Schönes beim 30C3: Hacken als Kunst

Oper für alle, blockierte Funksignale und Pakete für Julian Assange: Beim Kongress des Chaos Computer Clubs ist Hacken nicht nur eine technische Angelegenheit.

Gehackte Ampel? Bild: Witalka / photocase.com

HAMBURG taz | Das Telefon klingelt, eine Stimme aus dem Hörer grüßt: „Hier ist das autonome Operntelefon der Stadt Zürich. Zu Ihrer Freude und Unterhaltung haben wir in der Zürcher Oper eine Wanze platziert. In wenigen Sekunden werden Sie live ins Opernhaus verbunden.“

4.500 zufällig ausgewählte Zürcher Haushalte haben Carmen Weisskopf und Domajgoj Smoljo mit ihren zu Wanzen umgebauten Handys angerufen, die sie im Bühnenbereich der Oper versteckten. „Fünfzig Prozent des Züricher Kulturbudgets gehen an die Oper Zürich“, sagt Carmen Weisskopf, für einen Ort, den nur die Reichen besuchen, fand das Künstlerduo das Budget zu hoch und wollte die Veranstaltungen mit mehr Menschen teilen. Sie haben das Opernhaus gehackt.

„ha|cken, schwaches Verb, durch geschicktes Ausprobieren und Anwenden verschiedener Computerprogramme unberechtigt in andere Computersysteme eindringen“, definiert der Duden das Verb „hacken“. Auf dem Kongress des Chaos Computer Club 30C3, ist das Hacken längst in andere Lebensbereiche eingedrungen.
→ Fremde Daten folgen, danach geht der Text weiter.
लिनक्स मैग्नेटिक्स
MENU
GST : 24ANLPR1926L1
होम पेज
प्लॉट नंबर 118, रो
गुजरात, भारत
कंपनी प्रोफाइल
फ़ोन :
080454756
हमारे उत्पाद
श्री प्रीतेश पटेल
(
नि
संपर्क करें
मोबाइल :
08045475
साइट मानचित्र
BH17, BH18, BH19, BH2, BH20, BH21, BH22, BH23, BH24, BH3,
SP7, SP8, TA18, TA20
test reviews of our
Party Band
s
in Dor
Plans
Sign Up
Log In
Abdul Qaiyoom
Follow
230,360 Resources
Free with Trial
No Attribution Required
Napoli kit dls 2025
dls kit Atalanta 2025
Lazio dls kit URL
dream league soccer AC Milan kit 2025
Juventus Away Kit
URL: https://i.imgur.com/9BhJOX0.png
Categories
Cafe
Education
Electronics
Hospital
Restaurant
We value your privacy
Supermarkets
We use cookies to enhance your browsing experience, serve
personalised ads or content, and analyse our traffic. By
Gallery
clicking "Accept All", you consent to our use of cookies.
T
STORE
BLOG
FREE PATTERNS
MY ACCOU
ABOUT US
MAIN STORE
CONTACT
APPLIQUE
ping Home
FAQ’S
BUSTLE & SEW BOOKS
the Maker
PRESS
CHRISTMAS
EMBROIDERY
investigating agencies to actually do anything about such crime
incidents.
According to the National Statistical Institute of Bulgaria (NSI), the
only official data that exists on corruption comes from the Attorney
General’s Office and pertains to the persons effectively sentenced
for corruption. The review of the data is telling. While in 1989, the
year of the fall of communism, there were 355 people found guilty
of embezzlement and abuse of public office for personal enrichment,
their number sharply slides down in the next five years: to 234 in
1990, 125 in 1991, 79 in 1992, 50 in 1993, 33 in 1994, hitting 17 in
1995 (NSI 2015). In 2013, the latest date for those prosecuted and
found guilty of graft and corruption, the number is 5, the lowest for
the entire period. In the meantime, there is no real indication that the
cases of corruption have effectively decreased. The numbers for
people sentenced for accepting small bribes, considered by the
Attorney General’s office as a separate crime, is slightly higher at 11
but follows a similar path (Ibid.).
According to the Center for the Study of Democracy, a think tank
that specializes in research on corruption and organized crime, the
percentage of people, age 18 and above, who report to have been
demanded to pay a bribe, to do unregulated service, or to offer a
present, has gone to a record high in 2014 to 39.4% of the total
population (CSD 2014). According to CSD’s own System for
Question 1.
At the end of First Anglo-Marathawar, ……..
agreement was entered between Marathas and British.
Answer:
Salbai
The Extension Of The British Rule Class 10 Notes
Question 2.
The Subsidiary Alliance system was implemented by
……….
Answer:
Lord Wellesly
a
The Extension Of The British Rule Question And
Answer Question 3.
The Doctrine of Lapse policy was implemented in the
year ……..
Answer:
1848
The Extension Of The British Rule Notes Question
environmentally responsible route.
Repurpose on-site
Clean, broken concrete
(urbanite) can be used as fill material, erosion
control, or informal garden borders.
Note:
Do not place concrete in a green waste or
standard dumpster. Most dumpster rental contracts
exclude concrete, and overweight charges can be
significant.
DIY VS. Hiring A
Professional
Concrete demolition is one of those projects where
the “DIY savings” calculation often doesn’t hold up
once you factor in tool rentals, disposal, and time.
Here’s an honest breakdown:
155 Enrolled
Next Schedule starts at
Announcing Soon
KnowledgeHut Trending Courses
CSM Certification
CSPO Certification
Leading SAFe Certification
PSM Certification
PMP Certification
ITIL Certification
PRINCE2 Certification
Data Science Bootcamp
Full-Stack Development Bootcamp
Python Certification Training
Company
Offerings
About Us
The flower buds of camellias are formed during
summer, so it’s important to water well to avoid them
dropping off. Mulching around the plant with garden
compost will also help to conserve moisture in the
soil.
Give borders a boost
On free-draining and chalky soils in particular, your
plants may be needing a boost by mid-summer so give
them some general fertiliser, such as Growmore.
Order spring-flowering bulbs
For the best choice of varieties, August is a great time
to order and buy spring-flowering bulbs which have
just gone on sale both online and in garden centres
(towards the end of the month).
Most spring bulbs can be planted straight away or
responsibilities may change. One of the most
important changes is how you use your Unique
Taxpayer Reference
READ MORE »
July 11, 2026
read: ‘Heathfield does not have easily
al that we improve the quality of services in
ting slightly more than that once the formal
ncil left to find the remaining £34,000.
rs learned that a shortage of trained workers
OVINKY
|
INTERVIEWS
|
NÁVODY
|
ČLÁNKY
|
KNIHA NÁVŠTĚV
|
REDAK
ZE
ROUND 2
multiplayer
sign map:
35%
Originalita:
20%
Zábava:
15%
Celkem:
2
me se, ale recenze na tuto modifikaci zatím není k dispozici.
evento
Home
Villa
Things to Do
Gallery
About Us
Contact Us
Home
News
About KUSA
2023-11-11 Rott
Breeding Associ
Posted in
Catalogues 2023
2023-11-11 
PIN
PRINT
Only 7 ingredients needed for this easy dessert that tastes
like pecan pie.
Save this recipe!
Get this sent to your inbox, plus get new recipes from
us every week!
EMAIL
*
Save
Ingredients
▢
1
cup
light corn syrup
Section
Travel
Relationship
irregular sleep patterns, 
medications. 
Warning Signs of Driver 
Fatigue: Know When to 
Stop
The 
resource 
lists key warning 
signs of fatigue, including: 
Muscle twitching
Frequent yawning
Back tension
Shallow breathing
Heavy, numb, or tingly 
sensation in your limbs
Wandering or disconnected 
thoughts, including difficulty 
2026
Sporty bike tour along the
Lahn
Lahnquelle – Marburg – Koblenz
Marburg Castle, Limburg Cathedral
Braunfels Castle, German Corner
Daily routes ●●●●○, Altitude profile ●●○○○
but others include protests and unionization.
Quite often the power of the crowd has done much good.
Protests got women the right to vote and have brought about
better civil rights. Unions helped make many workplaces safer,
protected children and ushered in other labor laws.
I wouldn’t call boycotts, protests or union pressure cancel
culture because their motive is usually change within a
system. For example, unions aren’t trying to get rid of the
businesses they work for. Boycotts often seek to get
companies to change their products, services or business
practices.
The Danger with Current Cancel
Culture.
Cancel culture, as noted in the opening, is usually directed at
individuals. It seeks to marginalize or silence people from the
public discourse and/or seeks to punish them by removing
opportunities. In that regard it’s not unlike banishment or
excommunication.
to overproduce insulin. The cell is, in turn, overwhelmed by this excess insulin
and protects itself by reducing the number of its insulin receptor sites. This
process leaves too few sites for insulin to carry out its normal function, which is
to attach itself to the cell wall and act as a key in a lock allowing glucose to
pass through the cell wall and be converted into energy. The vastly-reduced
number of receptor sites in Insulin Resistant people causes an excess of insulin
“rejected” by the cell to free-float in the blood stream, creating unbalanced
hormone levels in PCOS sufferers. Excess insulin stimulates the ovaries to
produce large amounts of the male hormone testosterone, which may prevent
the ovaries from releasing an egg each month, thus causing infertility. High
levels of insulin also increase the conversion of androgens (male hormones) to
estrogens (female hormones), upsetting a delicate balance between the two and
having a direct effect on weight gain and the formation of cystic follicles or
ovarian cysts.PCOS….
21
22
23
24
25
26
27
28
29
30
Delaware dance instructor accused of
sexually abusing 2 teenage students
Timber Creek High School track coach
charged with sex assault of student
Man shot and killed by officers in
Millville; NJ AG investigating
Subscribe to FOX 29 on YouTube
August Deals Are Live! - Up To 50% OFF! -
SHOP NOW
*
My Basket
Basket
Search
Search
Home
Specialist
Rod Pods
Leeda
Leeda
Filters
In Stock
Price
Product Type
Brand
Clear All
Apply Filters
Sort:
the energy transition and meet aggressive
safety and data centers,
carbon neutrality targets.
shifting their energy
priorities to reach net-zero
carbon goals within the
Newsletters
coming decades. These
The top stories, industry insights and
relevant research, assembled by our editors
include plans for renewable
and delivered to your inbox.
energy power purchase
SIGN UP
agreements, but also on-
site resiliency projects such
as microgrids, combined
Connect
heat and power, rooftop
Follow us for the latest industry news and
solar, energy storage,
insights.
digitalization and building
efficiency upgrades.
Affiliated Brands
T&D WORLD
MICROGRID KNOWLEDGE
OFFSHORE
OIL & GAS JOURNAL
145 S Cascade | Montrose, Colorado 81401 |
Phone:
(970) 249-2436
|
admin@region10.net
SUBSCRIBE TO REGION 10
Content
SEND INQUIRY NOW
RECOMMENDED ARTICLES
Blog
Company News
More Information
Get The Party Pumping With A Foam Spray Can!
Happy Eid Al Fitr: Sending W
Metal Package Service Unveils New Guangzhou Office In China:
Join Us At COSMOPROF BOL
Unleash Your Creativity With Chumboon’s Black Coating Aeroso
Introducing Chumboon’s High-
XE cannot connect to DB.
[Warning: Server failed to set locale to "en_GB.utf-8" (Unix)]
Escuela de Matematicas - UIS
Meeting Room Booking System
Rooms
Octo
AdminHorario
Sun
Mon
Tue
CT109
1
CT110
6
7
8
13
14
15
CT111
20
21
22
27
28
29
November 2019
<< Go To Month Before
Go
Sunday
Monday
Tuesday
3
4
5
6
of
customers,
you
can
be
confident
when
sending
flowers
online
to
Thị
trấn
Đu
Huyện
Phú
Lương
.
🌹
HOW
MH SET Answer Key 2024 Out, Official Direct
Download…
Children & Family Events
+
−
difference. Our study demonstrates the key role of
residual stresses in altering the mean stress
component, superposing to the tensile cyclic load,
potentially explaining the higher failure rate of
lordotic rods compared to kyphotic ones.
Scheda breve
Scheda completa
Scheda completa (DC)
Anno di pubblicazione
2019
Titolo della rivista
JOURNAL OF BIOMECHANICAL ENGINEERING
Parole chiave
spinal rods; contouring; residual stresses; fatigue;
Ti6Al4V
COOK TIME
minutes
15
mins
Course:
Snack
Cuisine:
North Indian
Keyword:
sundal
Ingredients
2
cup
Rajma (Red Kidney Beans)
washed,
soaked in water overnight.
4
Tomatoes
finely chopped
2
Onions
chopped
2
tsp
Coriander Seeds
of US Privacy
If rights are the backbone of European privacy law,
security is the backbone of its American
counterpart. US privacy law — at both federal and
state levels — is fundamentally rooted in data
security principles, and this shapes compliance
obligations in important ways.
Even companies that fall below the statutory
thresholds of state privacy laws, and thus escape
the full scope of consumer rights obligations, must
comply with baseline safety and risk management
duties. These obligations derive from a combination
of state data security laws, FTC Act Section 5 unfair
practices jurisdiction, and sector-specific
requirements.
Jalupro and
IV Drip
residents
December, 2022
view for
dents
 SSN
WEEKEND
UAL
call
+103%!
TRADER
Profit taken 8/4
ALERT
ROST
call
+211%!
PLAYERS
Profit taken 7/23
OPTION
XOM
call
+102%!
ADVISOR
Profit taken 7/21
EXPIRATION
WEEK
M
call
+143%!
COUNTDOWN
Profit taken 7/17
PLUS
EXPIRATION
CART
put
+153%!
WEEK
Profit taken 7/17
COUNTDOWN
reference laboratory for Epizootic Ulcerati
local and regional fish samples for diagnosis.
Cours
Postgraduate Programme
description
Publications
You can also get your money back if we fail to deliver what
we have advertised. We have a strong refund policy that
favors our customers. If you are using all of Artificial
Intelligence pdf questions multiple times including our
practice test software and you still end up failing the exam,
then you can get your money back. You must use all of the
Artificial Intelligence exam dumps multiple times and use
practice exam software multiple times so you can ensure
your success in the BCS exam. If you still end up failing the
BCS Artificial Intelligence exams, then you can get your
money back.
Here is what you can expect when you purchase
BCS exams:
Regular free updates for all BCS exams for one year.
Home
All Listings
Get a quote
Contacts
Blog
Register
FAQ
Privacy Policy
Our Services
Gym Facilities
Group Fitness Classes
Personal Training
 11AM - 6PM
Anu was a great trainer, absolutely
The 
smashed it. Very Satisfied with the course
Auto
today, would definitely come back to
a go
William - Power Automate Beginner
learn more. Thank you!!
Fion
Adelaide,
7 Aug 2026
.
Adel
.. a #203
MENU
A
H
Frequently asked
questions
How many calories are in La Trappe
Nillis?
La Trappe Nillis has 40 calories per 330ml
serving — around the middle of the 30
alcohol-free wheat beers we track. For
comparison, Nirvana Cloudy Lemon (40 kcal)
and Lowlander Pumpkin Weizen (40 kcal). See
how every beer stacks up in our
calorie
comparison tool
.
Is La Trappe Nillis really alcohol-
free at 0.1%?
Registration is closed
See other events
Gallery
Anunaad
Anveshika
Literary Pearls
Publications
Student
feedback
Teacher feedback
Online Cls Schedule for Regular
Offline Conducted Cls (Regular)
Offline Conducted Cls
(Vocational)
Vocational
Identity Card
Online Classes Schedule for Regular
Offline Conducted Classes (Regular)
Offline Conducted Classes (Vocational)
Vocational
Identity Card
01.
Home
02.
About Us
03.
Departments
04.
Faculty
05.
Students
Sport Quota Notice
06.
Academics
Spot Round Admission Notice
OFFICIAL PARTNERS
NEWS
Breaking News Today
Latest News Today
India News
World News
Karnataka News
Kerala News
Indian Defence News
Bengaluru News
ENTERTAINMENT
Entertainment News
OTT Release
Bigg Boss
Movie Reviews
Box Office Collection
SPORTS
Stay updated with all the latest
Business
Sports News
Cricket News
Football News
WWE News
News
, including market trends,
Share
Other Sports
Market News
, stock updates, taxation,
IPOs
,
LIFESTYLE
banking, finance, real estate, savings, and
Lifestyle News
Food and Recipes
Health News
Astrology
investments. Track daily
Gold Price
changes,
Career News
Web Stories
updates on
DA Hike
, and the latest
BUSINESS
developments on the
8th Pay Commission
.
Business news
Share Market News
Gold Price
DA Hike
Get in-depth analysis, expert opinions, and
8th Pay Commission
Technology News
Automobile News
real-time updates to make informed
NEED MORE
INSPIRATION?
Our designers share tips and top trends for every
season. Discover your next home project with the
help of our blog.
Vortragende berichten von Lockpicking, dem Aufbrechen von Schlössern, Mindhacking, dem Konsumieren von Drogen oder eben dem Hacken als Kunstform, wie das Schweizer Duo Weisskopf und Smoljo, die Mediengruppe Bitnik, im Jahr 2007.

Alle Veranstaltung der Kategorie „Art and Beauty“ gibt es im Programm des 30C3. Nachzusehen sind sie auf dem Youtube-Kanal des Kongresses in deutscher und englischer Sprache.

Auch der Künstler Julian Oliver arbeitet mit Telefonen, aber mit solchen, die nicht ihm gehören. Mit seinen Objekten blockiert der in Berlin lebende Neuseeländer Funksignale oder liest Datenverkehr wie unverschlüsselte Emails mit. Die Technik funktioniert nur in einem begrenzten Umkreis. So kann der Spielzeugpanzer „No Network“, die Funksignale nur in einem Umkreis von 15 Metern stören.

„Jedes Kunstwerk entspricht seiner Zeit“, sagt Julian Oliver. Und zu dieser Zeit gehöre konstruierte Infrastruktur wie die Börse, Geldautomaten, Supermärkte, Kühlschränke. Und eben auch die Kommunikation mit Telefonen und Internet. „Lasst uns diese Technik kritisch benutzen“, fordert er während seines Vortrags die Teilnehmer des 30C3 auf.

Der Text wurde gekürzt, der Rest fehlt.